Page excerpt:
= = = = = = =

After all, we now station over half a million U.S. troops, spies, contractors, dependents, and others on more than 737 military bases spread around the world. These bases are located in more than 130 countries, many of them presided over by dictatorial regimes that have given their citizens no say in the decision to let us in. The Pentagon publishes an inventory of the real estate it owns in its annual
Base Structure Report,
but
its official count of between 737 and 860 overseas installations is incomplete, omitting all our espionage bases and a number of others that are secret or could be embarrassing to the United States. For example, it leaves out the air force base at Manas in Kyrgyzstan, formerly part of the Soviet Union and today part of our attempt to roll back the influence of the Soviet Union’s successor state, Russia, and to control crucial Caspian Sea oil. It even neglects to mention the three bases built in tiny Qatar over the past few years, the headquarters for our high command during the invasion of Iraq in 2003, so as not to embarrass the emir of that country, who invited in our “infidel” soldiers. This same kind of embarrassment to the government of Saudi Arabia, not to mention the public displeasure of the Saudi national Osama bin Laden, forced us to move our forces out of that country and to Qatar in the years immediately preceding the assault on Iraq.

= = = = = = =

Dataset content:
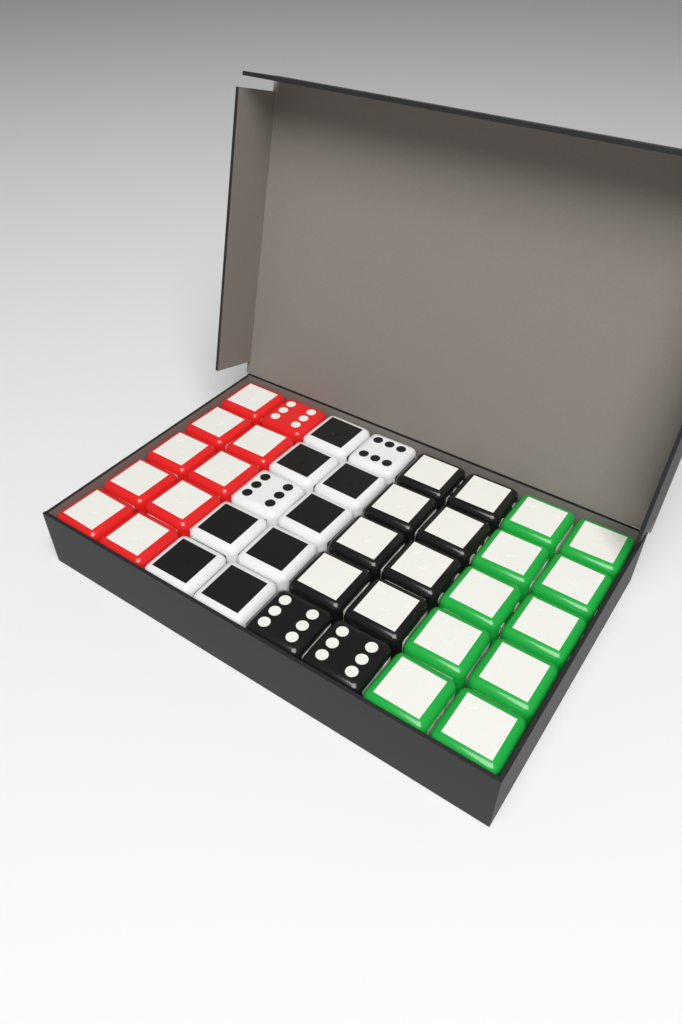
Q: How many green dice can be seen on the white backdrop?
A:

= = = = = = =

What the task requires:
Can you reproduce, word for word, the entire passage above about U.S. military bases overseas?

Result of this exercise:
After all, we now station over half a million U.S. troops, spies, contractors, dependents, and others on more than 737 military bases spread around the world. These bases are located in more than 130 countries, many of them presided over by dictatorial regimes that have given their citizens no say in the decision to let us in. The Pentagon publishes an inventory of the real estate it owns in its annual
Base Structure Report,
but
its official count of between 737 and 860 overseas installations is incomplete, omitting all our espionage bases and a number of others that are secret or could be embarrassing to the United States. For example, it leaves out the air force base at Manas in Kyrgyzstan, formerly part of the Soviet Union and today part of our attempt to roll back the influence of the Soviet Union’s successor state, Russia, and to control crucial Caspian Sea oil. It even neglects to mention the three bases built in tiny Qatar over the past few years, the headquarters for our high command during the invasion of Iraq in 2003, so as not to embarrass the emir of that country, who invited in our “infidel” soldiers. This same kind of embarrassment to the government of Saudi Arabia, not to mention the public displeasure of the Saudi national Osama bin Laden, forced us to move our forces out of that country and to Qatar in the years immediately preceding the assault on Iraq.